Stopniowanie trudności, wprowadzanie niewielkich acz systematycznych zmian w codziennym funkcjonowaniu przynosi lepsze efekty niż rewolucja - ta jest najczęściej prostą drogą do porażki, bo rzadko kiedy udaje nam się nagle zmienić swoje życie o 180 stopni. Poczucie niesprostania stawianym sobie celom powoduje obniżenie nastroju i przygnębienie, a to niesie ryzyko szybszej rezygnacji z danego postanowienia.
Bądźmy dla siebie wyrozumiali.
Nie zrażajmy się pojedynczą porażką! Mieliśmy ćwiczyć regularnie, a odpuszczamy jeden trening. Niech to zaniechanie nie powoduje rezygnacji z dążenia do celu.
- Dajmy sobie przyzwolenie na chwilowy spadek motywacji, chęci, formy - nie ma w tym nic złego. Ważne, żeby później wrócić do rytmu, bez niepotrzebnego obwiniania siebie. To nie przyniesie nam żadnych korzyści, a tylko obniży samopoczucie i energię do działania. A nie tego przecież chcemy – mówi psycholog.

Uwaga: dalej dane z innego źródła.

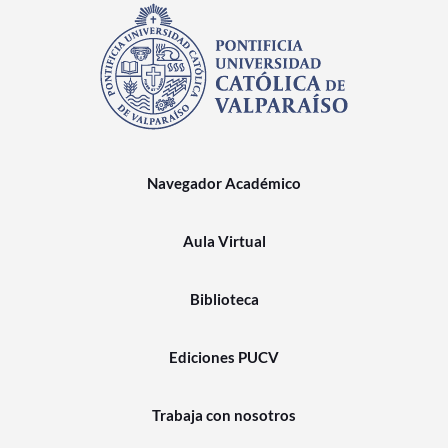
Navegador Académico
Aula Virtual
Biblioteca
Ediciones PUCV
Trabaja con nosotros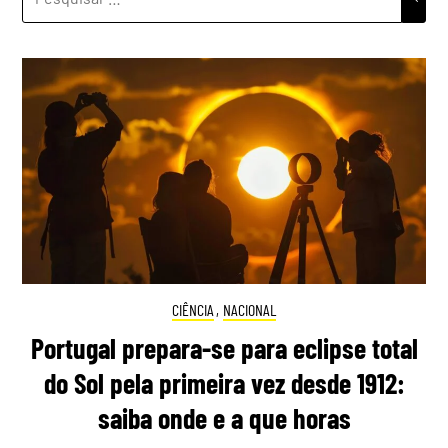
POR:
CIÊNCIA
,
NACIONAL
Portugal prepara-se para eclipse total
do Sol pela primeira vez desde 1912:
saiba onde e a que horas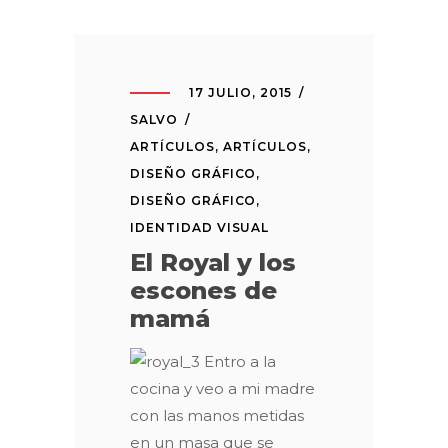
17 JULIO, 2015
SALVO
ARTÍCULOS
,
ARTÍCULOS
,
DISEÑO GRÁFICO
,
DISEÑO GRÁFICO
,
IDENTIDAD VISUAL
El Royal y los
escones de
mamá
Entro a la
cocina y veo a mi madre
con las manos metidas
en un masa que se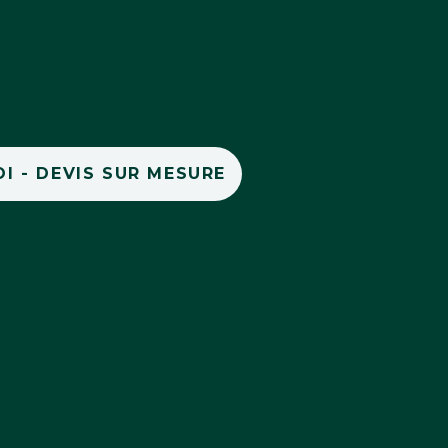
I - DEVIS SUR MESURE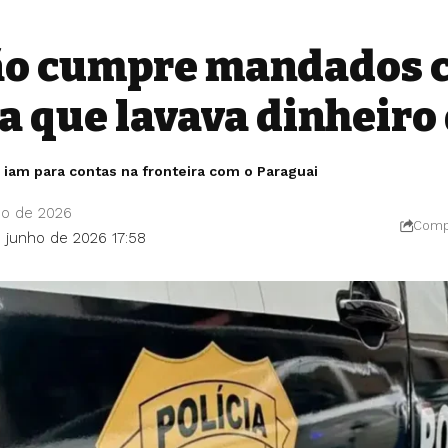
o cumpre mandados c
 que lavava dinheiro
o iam para contas na fronteira com o Paraguai
ho de 2026
Compa
e junho de 2026 17:58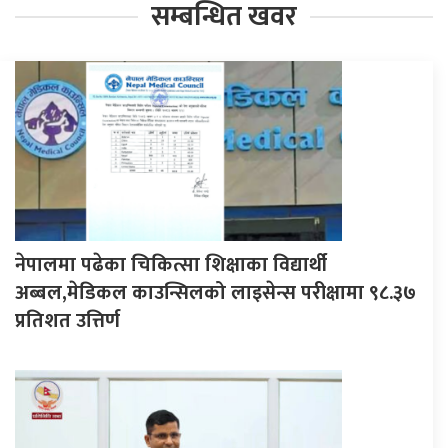
सम्बन्धित खवर
नेपालमा पढेका चिकित्सा शिक्षाका विद्यार्थी
अब्बल,मेडिकल काउन्सिलको लाइसेन्स परीक्षामा ९८.३७
प्रतिशत उत्तिर्ण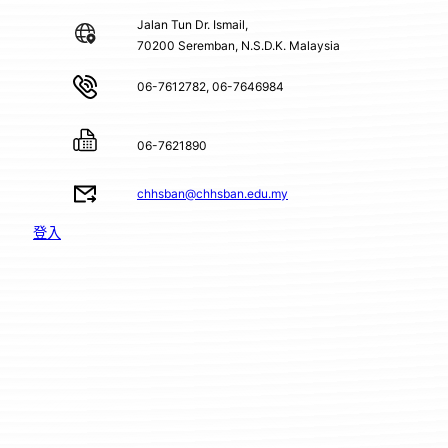
Jalan Tun Dr. Ismail,
70200 Seremban, N.S.D.K. Malaysia
06-7612782, 06-7646984
06-7621890
chhsban@chhsban.edu.my
登入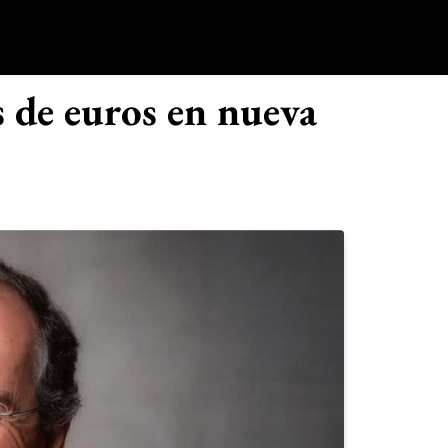
o
 de euros en nueva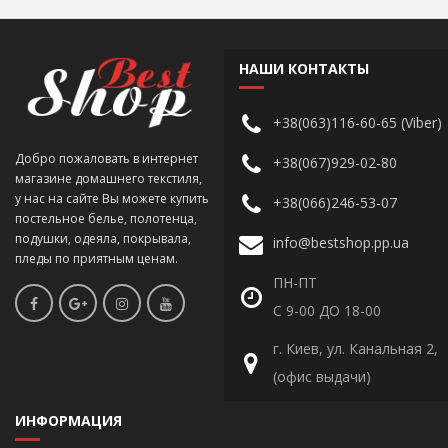
НАШИ КОНТАКТЫ
+38(063)116-60-65 (Viber)
Добро пожаловать в интернет
+38(067)929-02-80
магазине домашнего текстиля,
у нас на сайте Вы можете купить
+38(066)246-53-07
постельное белье, полотенца,
подушки, одеяла, покрывала,
info@bestshop.pp.ua
пледы по приятным ценам.
ПН-ПТ
С 9-00 ДО 18-00
г. Киев, ул. Канальная 2,
(офис выдачи)
ИНФОРМАЦИЯ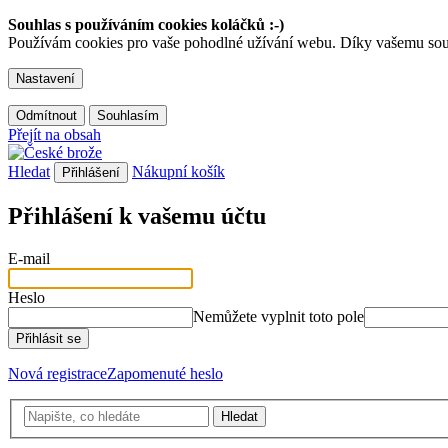
Souhlas s používáním cookies koláčků :-)
Používám cookies pro vaše pohodlné užívání webu. Díky vašemu souhl
Nastavení
Odmítnout
Souhlasím
Přejít na obsah
Hledat
Nákupní košík
Přihlášení
Přihlášení k vašemu účtu
E-mail
Heslo
Nemůžete vyplnit toto pole
Přihlásit se
Nová registrace
Zapomenuté heslo
Hledat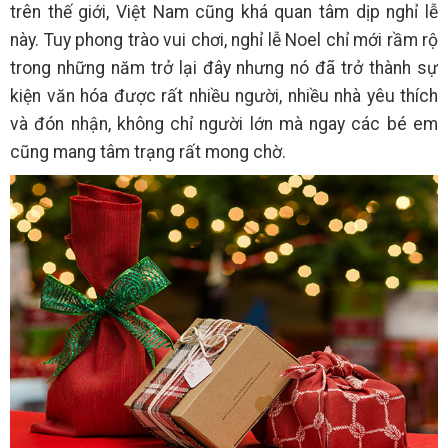
trên thế giới, Việt Nam cũng khá quan tâm dịp nghỉ lễ
này. Tuy phong trào vui chơi, nghỉ lễ Noel chỉ mới rầm rộ
trong những năm trở lại đây nhưng nó đã trở thành sự
kiện văn hóa được rất nhiều người, nhiều nhà yêu thích
và đón nhận, không chỉ người lớn mà ngay các bé em
cũng mang tâm trạng rất mong chờ.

Dodatkowo spróbujmy rozpoznać swoje negatywne przekonania i myśli dotyczące sukcesów i porażek. Pewnie często słyszymy głos swojego „wewnętrznego krytyka”, który mówi nam że nie damy rady, że nie jesteśmy dość dobrzy? Może w naszej rodzinie jest taki przekaz, żeby cieszyć się tym, co mamy i „nie wydziwiać”, nie szukać nowych wyzwań? Ważne jest uświadomienie sobie jak nasze lub cudze przekonania mogą nas blokować przed efektywnym działaniem.
- Potraktujmy swoje postanowienia i cele jak ciekawy eksperyment, a nie śmiertelnie poważną i wyczerpującą serię poświęceń. Nawet jeśli okaże się, że nie jesteśmy w stanie sprostać stawianym przez siebie oczekiwaniom albo nie o taką zmianę w życiu nam chodzi, zyskamy nowe doświadczenia i nową perspektywę. Nic na tym nie tracimy! - kończy specjalistka z Centrum Medycznego Medicover.